→ **EXERCISE GOAL**
Nothing outside the range below should be printed. Output exactly the lines from the line with "to avoid diagonal" to the line with "to increase flexibility", both included.

→ **EXERCISE INPUT**
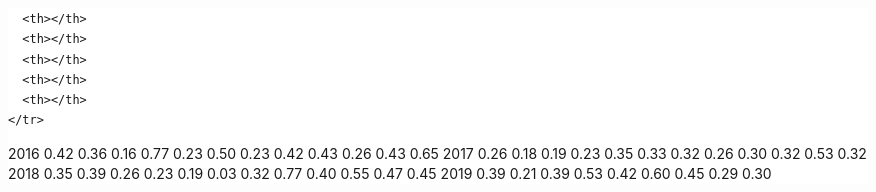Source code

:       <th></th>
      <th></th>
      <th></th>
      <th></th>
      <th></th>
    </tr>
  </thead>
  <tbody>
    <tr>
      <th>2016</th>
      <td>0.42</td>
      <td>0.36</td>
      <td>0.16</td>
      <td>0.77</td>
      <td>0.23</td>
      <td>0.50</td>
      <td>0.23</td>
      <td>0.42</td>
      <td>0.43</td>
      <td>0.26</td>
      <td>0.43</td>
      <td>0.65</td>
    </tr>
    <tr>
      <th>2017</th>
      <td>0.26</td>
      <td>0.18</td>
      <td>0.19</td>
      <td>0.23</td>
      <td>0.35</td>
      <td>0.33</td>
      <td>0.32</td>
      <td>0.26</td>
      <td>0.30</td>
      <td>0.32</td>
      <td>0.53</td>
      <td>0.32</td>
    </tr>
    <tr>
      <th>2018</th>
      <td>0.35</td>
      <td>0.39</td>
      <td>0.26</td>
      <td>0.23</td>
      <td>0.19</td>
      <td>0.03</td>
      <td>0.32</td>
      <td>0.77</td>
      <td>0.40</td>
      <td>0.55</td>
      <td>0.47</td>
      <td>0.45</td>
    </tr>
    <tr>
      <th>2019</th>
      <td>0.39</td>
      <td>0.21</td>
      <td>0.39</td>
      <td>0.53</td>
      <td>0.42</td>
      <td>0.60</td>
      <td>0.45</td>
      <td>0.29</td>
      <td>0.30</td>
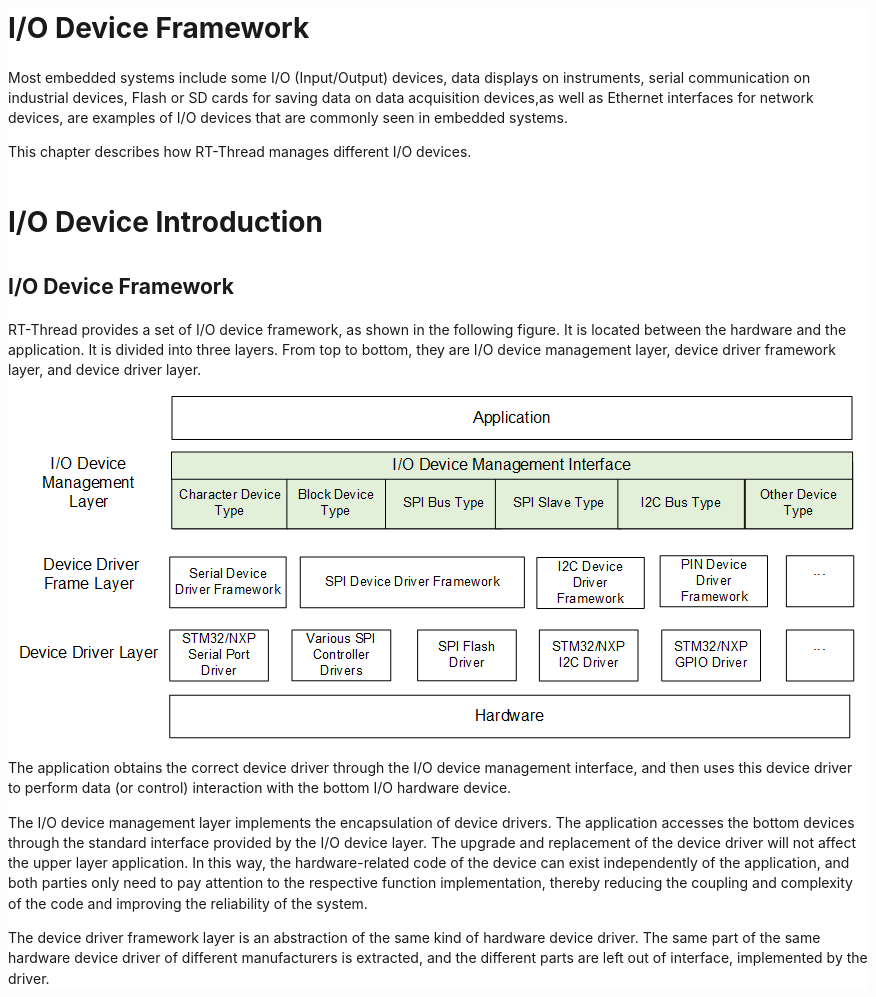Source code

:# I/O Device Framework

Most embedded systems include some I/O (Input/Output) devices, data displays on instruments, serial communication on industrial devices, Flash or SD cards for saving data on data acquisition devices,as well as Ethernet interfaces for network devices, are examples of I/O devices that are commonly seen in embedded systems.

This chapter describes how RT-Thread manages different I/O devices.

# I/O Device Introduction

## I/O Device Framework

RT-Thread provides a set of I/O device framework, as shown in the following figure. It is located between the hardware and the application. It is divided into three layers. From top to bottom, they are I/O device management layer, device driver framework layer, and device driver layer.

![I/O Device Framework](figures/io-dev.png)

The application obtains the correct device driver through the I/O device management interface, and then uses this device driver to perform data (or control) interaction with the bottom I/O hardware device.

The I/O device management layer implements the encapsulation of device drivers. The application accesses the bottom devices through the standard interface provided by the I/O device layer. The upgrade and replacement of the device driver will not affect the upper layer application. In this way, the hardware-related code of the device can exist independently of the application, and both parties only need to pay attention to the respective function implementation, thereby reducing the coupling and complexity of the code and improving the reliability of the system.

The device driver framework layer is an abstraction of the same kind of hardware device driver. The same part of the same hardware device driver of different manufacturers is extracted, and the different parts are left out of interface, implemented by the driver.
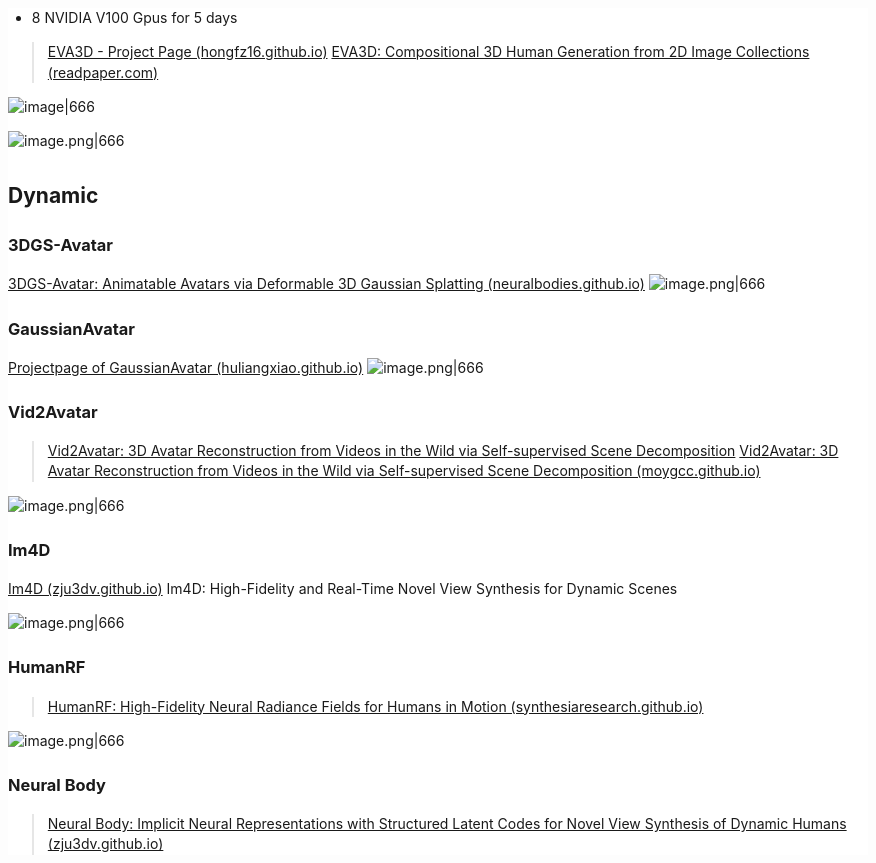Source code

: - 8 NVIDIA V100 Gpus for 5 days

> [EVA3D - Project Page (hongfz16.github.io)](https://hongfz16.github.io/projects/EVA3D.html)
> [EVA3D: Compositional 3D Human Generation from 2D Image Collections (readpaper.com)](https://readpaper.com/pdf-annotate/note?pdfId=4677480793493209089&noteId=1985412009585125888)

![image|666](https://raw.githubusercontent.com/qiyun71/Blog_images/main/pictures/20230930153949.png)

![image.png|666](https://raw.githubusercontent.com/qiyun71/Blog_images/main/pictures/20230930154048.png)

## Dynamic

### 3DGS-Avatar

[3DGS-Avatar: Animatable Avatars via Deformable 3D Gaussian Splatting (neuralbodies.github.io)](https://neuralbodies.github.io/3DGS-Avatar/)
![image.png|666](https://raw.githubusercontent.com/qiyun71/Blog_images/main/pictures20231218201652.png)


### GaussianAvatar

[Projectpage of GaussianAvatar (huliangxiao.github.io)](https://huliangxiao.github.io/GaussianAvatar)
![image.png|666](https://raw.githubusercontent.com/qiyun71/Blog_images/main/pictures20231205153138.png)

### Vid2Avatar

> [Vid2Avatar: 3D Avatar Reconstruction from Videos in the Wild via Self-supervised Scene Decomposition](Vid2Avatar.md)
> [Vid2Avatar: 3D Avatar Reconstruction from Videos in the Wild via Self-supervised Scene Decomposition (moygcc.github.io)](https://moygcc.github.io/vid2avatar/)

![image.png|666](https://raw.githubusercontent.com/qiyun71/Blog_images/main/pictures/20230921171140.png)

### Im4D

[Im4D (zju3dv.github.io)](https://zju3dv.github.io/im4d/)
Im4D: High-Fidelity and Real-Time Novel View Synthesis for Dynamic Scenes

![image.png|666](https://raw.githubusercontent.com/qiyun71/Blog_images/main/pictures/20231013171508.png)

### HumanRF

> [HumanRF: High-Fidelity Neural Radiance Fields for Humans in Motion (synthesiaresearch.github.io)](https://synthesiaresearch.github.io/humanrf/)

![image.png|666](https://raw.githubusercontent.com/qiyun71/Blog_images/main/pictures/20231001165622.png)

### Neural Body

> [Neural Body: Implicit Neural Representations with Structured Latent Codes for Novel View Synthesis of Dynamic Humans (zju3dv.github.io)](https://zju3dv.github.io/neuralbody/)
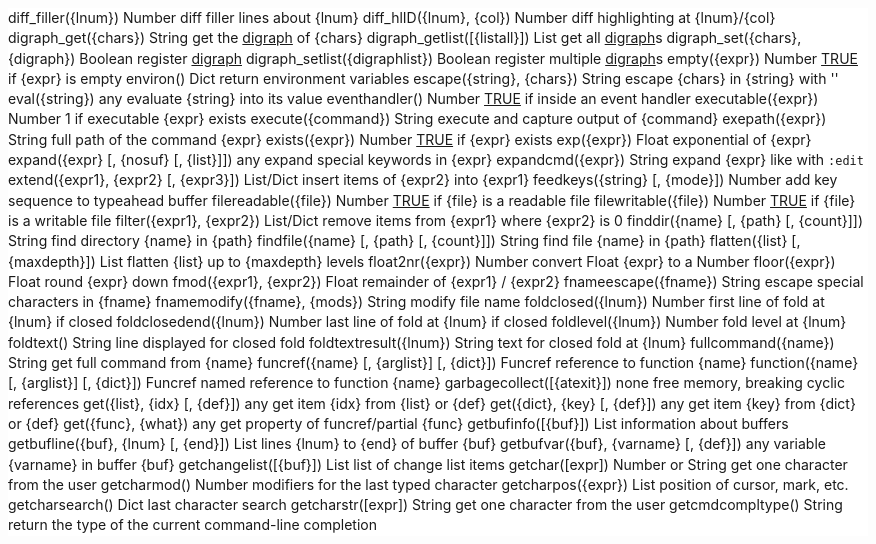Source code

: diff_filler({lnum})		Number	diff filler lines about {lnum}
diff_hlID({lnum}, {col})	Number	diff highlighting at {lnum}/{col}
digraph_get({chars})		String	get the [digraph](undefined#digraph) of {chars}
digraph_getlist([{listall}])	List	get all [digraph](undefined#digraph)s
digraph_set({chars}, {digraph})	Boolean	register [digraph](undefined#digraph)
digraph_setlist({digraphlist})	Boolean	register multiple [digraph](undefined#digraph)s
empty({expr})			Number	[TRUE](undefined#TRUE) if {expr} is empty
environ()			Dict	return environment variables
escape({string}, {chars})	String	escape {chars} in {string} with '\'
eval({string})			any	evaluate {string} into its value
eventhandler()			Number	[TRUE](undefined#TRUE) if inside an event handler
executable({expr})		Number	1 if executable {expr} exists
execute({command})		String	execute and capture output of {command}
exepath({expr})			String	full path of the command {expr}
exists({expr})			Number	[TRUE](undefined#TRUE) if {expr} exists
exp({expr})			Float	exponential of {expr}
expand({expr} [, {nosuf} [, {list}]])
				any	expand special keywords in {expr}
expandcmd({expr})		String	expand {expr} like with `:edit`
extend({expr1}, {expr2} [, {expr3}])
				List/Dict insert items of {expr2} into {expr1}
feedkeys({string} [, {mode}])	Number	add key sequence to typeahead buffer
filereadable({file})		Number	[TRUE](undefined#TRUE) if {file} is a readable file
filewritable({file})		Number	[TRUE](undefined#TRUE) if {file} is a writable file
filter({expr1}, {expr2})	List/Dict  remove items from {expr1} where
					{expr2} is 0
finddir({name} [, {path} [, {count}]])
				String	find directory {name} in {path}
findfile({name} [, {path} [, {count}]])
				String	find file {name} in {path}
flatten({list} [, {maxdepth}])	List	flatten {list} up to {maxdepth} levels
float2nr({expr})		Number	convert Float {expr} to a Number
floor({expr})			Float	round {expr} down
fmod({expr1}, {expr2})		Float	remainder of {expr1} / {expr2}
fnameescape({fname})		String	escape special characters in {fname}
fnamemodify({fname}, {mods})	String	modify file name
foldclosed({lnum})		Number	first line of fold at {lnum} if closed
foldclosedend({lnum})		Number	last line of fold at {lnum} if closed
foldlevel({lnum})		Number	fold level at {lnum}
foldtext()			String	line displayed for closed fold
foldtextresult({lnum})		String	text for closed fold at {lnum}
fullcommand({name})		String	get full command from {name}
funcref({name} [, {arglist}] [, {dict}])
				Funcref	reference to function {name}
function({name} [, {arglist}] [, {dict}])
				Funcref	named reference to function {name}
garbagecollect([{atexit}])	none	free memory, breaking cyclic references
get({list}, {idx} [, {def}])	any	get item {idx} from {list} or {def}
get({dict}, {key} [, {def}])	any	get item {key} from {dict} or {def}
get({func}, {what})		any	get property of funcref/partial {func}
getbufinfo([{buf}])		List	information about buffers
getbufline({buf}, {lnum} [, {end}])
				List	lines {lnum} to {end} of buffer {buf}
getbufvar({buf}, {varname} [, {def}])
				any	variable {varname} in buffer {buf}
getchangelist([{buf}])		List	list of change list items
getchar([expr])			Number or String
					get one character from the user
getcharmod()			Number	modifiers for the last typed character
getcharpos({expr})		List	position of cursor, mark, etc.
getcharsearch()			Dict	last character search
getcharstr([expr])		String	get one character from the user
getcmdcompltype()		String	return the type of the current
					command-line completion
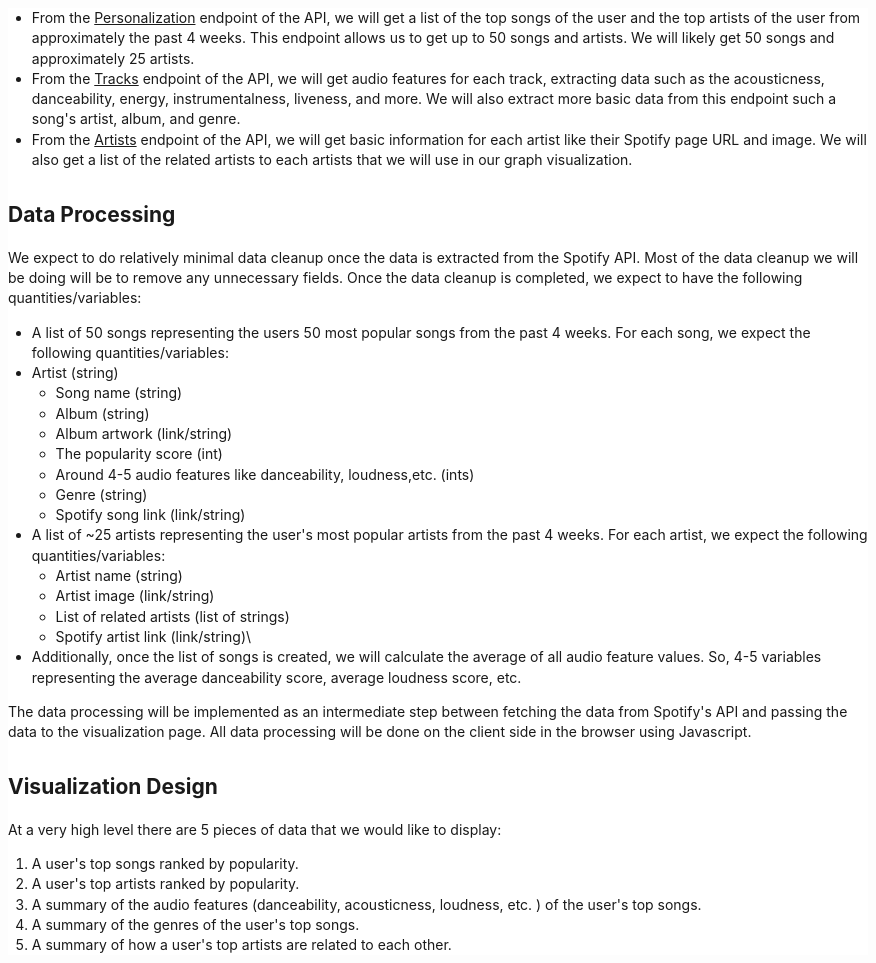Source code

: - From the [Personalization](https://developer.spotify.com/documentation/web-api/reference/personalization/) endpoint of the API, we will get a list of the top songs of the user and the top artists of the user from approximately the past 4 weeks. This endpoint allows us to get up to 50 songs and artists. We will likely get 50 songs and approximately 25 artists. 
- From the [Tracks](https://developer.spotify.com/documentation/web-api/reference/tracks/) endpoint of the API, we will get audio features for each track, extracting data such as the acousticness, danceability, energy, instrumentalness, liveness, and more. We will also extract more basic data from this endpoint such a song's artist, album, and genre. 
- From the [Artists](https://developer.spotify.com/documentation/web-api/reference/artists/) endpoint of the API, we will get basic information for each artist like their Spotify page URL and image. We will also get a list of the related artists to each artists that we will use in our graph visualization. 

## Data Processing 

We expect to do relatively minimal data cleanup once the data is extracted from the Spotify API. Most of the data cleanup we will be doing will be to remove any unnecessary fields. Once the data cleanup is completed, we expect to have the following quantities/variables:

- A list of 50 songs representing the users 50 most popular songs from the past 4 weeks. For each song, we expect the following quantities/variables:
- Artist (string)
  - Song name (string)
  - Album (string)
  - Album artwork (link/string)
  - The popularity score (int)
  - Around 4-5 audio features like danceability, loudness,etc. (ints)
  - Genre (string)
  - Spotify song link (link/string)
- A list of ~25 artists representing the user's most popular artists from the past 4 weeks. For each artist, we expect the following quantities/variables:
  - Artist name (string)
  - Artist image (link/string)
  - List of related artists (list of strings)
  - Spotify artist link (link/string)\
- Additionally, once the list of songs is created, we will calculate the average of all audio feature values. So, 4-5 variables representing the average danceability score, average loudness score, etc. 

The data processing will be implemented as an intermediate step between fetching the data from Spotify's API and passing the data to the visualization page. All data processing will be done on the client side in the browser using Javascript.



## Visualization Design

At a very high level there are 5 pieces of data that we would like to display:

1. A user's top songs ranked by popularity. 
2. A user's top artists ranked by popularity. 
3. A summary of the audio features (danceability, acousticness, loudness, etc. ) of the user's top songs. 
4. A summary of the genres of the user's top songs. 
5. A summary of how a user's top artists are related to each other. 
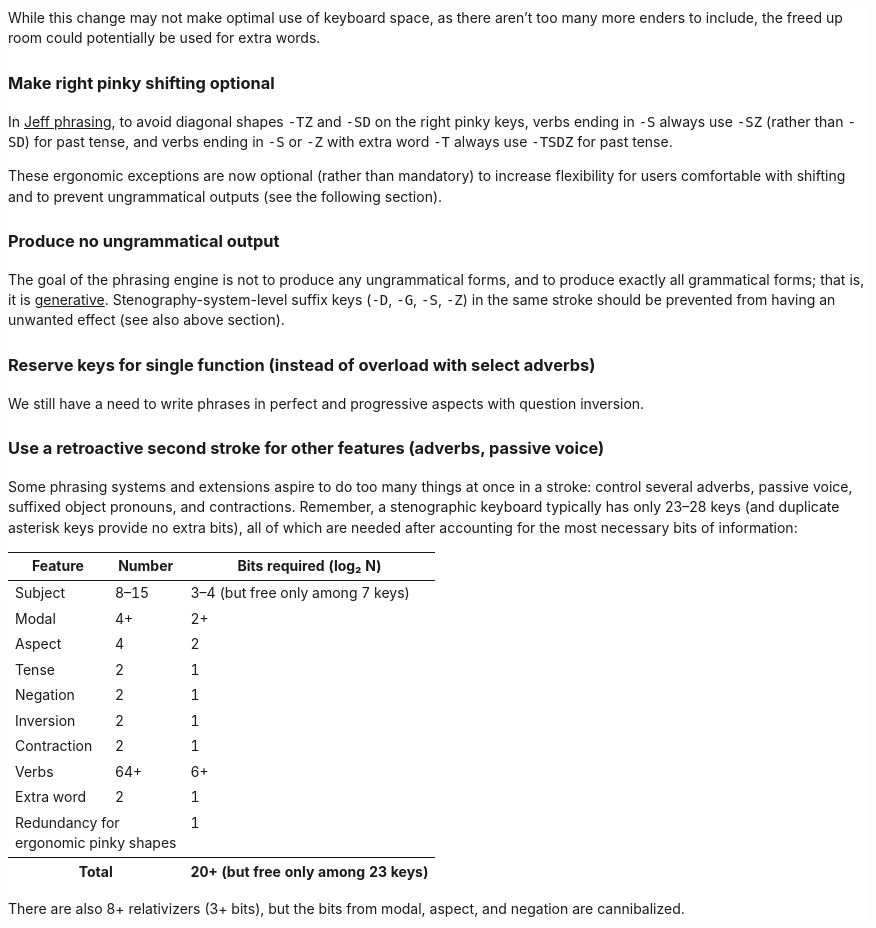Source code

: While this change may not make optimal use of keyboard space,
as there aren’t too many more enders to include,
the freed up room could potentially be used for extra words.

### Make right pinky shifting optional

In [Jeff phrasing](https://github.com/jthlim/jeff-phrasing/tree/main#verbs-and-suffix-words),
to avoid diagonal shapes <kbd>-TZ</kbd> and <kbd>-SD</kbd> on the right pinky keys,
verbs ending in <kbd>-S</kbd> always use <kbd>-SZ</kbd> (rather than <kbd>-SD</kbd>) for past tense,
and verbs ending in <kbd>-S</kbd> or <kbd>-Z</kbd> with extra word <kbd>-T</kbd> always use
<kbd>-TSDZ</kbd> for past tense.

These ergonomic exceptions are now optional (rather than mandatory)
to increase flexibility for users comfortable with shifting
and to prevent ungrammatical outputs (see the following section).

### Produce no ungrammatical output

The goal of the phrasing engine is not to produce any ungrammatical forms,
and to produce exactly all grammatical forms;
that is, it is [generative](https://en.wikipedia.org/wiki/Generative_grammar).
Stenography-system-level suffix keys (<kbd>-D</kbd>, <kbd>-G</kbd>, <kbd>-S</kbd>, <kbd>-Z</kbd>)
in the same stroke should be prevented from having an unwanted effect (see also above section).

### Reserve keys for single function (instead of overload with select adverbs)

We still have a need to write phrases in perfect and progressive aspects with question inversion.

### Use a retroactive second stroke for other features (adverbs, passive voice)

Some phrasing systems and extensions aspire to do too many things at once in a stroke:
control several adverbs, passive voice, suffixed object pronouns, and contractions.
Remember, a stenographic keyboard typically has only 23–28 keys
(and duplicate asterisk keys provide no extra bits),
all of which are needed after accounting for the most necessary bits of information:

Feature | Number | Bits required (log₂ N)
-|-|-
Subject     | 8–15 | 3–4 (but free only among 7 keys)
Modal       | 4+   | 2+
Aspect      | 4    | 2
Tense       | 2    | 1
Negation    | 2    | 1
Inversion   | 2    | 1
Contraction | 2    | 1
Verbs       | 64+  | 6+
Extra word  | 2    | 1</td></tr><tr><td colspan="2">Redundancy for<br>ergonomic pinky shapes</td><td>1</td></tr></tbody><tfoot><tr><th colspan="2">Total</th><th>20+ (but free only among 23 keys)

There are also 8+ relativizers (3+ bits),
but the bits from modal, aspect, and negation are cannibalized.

→ **RESPONSE AREA**
to avoid diagonal shapes <kbd>-TZ</kbd> and <kbd>-SD</kbd> on the right pinky keys,
verbs ending in <kbd>-S</kbd> always use <kbd>-SZ</kbd> (rather than <kbd>-SD</kbd>) for past tense,
and verbs ending in <kbd>-S</kbd> or <kbd>-Z</kbd> with extra word <kbd>-T</kbd> always use
<kbd>-TSDZ</kbd> for past tense.

These ergonomic exceptions are now optional (rather than mandatory)
to increase flexibility for users comfortable with shifting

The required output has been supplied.